Packet sniffing is a powerful tool to monitor database activity and detect any data leakages by tracking the violating changes to the device, and eventually blocking access to contain the potential attack. However, in cases involving credential granted access, it isn’t enough to block device access but also to track the user and revoke any privileges.

3. Agentless Database Triggers

Unlike agents that are software scripts running separately in a database server, triggers are database objects embedded and running natively inside the database itself, allowing them to monitor malicious activities by intercepting the database operations like data manipulation language (DML) Events (e.g. insert, update, delete) or data definition language (DDL) events. Triggers are automatically created through policies, and effectively track states before and adter a change is made, along with the users creating them. The state tracking can be used to either PREVENT an operation, or DETECT a violation.

database-triggers

Adaptive, through the use of its Privilege Access Management (PAM) can easily track the database activity to the user and the device and be used to build response pipelines per violation.

4. Database General Logs

Need to be enabled at database initiation, each database tracks general logs (different from binary logs) which can then be used by Adaptive’s SCC to track malicious activity without fault.

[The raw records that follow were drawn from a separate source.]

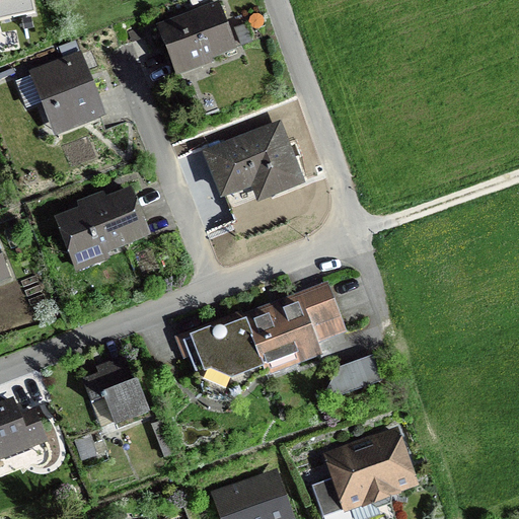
[(218,2),(156,26),(175,77),(213,63),(212,60),(237,50),(218,2)]
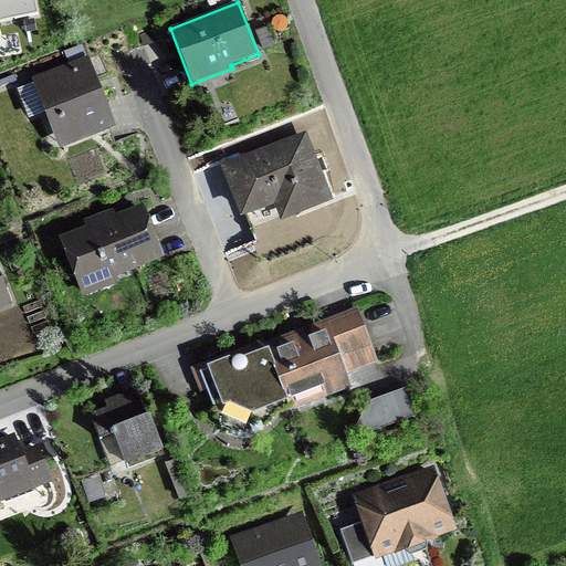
[(271,24),(255,32),(265,53),(280,46),(271,24)]
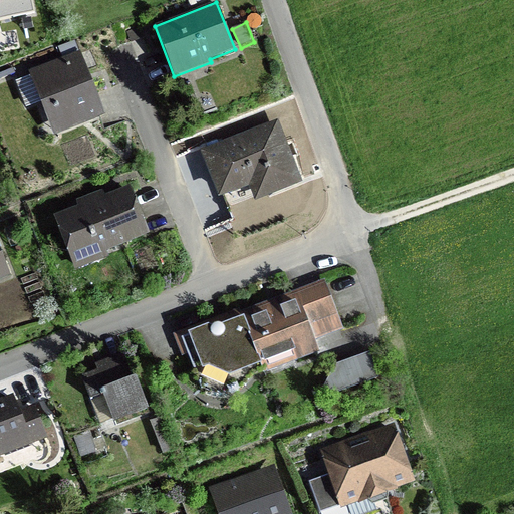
[(126,32),(132,43),(144,37),(139,27),(126,32)]
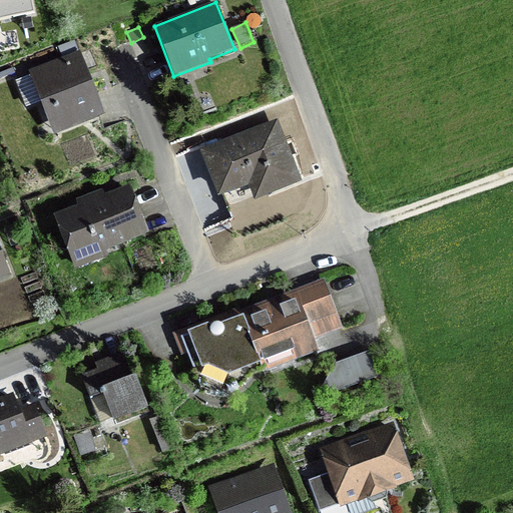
[(104,115),(75,40),(58,47),(62,58),(28,71),(30,76),(16,81),(26,108),(32,105),(40,125),(48,122),(53,135),(104,115)]
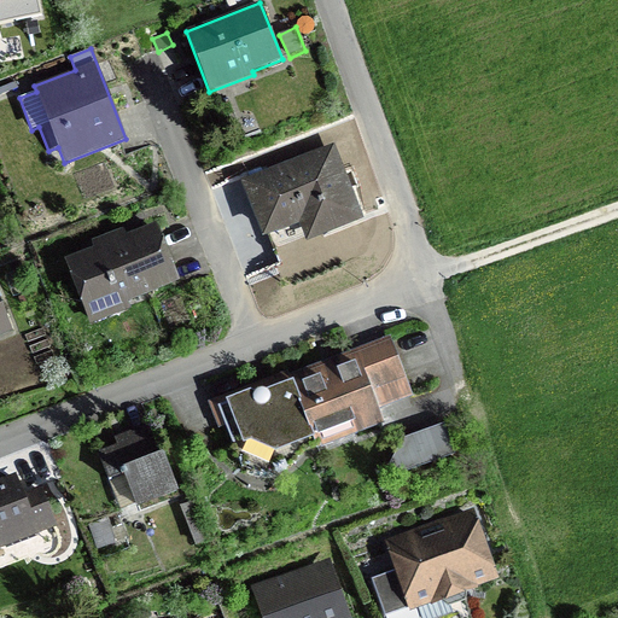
[(0,95),(19,88),(16,82),(0,87),(0,95)]
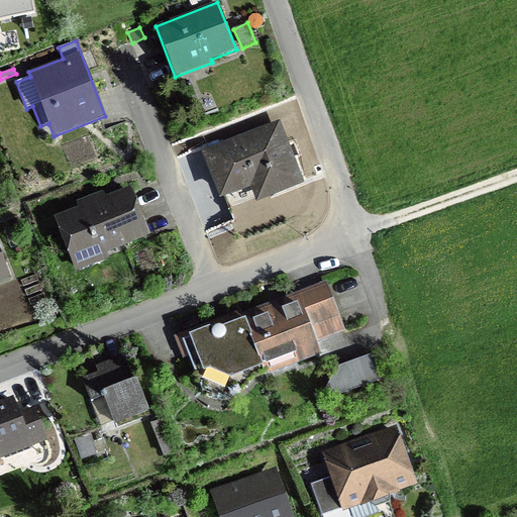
[(279,120),(201,150),(220,199),(224,198),(228,208),(252,198),(254,203),(304,184),(279,120)]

Access Management and Monitoring with Adaptive

Adaptive discovers sensitive information, labels and classifies it into types for better security posture and then defines event policies that tracks all database activity for any potential violations leading to an improved security posture for the organization. Adaptive integrates with your choice of RDBMS—SQL and NoSQL—ranging from PostgreSQL and MySQL to MongoDB. All event logs, stored in CEF (Common Event Format) can be easily exported to Security Information and Event Management (SIEM) platform such as Splunk, SumoLogic, etc.

To effectively build remediation pipelines for incidence response, tracking activity to users and devices becomes important. Adaptive’s Privilege Access Management (PAM) solution therefore, using Principle of Least Privilege and Just-in-time Access, creates granular roles, reducing the attack surface. Not just that, it is a solution to credential sprawl, and helps with social phishing attacks. With Adaptive’s PAM, access can be as easily revoked as it can be granted giving admins and the security team a simple way to cut access and automate response pipelines.